Le procureur aux poursuites criminelles Me François Houle

Agression en groupe: le dernier accusé subit son procès

L’individu de 20 ans accusé d’avoir été impliqué dans la même agression sexuelle en groupe que Blessing Dugbeh subit son procès à Sherbrooke.

Les évènements en cause se seraient déroulés le 12 février 2017.

Étant donné qu’il était mineur au moment des faits, l’accusé subit son procès en chambre de la jeunesse de la Cour du Québec et son identité est protégée par la loi.

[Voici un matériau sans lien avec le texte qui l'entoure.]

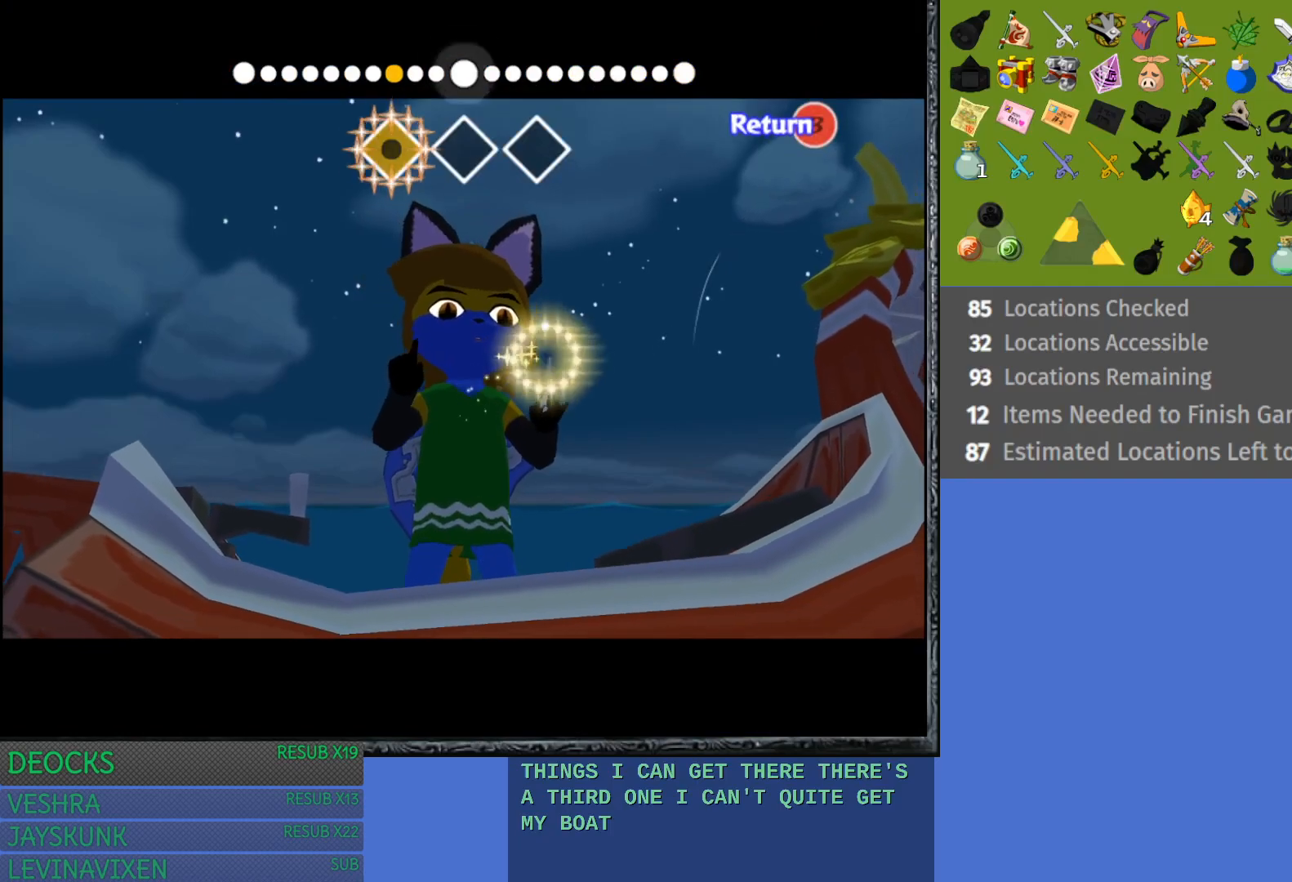
{"buttons": [], "left_stick": "center", "right_stick": "center", "events": []}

Devant la juge Danielle Côté de la Cour du Québec, il doit se défendre d’une accusation d’agression sexuelle en groupe sur une adolescente, d’agression sexuelle simple, d’incitation à des contacts sexuels et de contacts sexuels lors du même évènement où Blessing Dugbeh a été reconnu coupable.

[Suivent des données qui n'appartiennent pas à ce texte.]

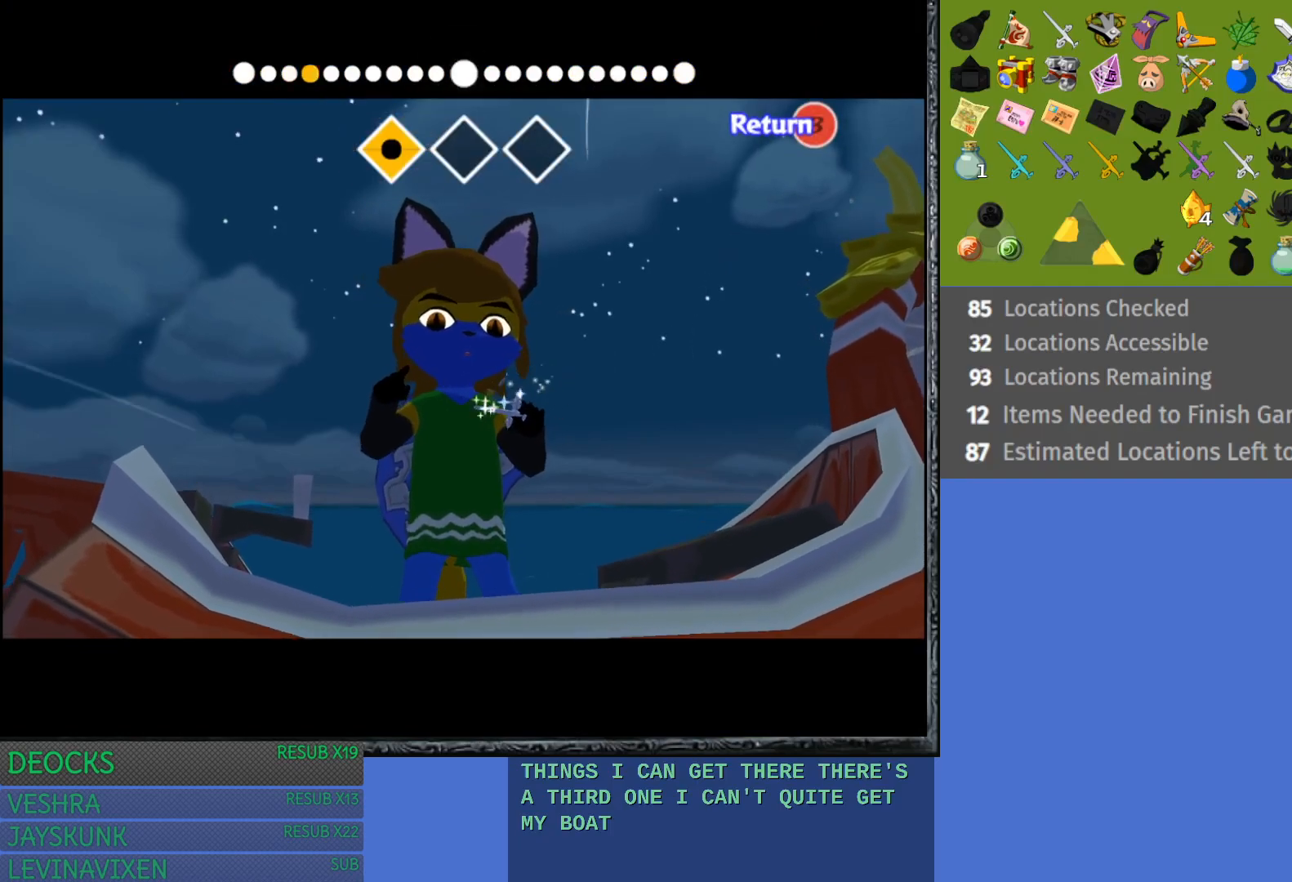
{"buttons": [], "left_stick": "center", "right_stick": "center", "events": [[217, "CIRCLE", "down"], [333, "CIRCLE", "up"]]}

La déclaration vidéo réalisée par la victime alléguée a été déposée lors de son témoignage.

Une ordonnance de non-publication empêche d’identifier la plaignante lors de ce procès prévu pour quatre jours.

Une amie l’avait invité à la rejoindre chez des amis pour un « chilling » en cette soirée de février 2017.

Les gars sur place ont commencé à parler d’orgie.

« Je ne sais pas de quoi je parlais avec mon amie à ce moment-là », signale la plaignante.

À un certain moment, la plaignante s’est retrouvée avec un des gars dans la salle de bain où ils se sont embrassés. Il lui a demandé d’aller dans une chambre adjacente.

À son arrivée, il n’y avait personne. Ils s’embrasaient sur le lit.

Elle n’a pas demandé de changer de chambre lorsque d’autres personnes sont arrivées. Elle était assise sur le lit.

Près de trois ans après les évènements, la plaignante affirme ne pas se rappeler de certains gestes de sa déclaration, mais que ce qui se trouve dans sa déclaration était vrai. « Je me souviens qu’on a essayé de me baisser les culottes que j’essayais de les remonter. Je voulais que ça s’arrête là. Je me rappelle qu’ils mettaient leurs mains partout. Je me rappelle de tout ça », témoigne la plaignante.

C’est à ce moment que les agressions auraient été commises sur la plaignante qui n’a jamais consenti aux gestes. L’avocate de la défense Me Anne-Marie Campeau a contre-interrogé la plaignante une bonne partie de la journée.

Le procureur aux poursuites criminelles Me François Houle avait déposé la déclaration de l’adolescent qui se trouvait avec elle dans la salle de bain a aussi été entendue dans la salle d’audience.

L’accusé est détenu pendant son procès.